Transcribe the entries below with complete accuracy, excluding the pictures.

-- Opening Marker --

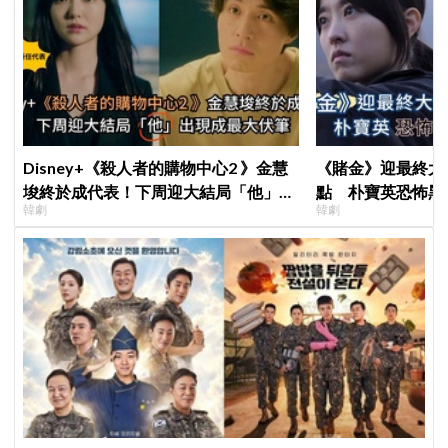
Disney+《殺人者的購物中心2 》金慧
《賭金》迎最終大
埈終於成代表！下周迎大結局「他」出
點 朴寶英恐怖黑
韓劇
韓劇
現成最大伏筆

-- Closing Marker --

- _THE COMPLETED TASK_
Disney+《殺人者的購物中心2 》金慧
《賭金》迎最終大
埈終於成代表！下周迎大結局「他」出
點 朴寶英恐怖黑
韓劇
韓劇
現成最大伏筆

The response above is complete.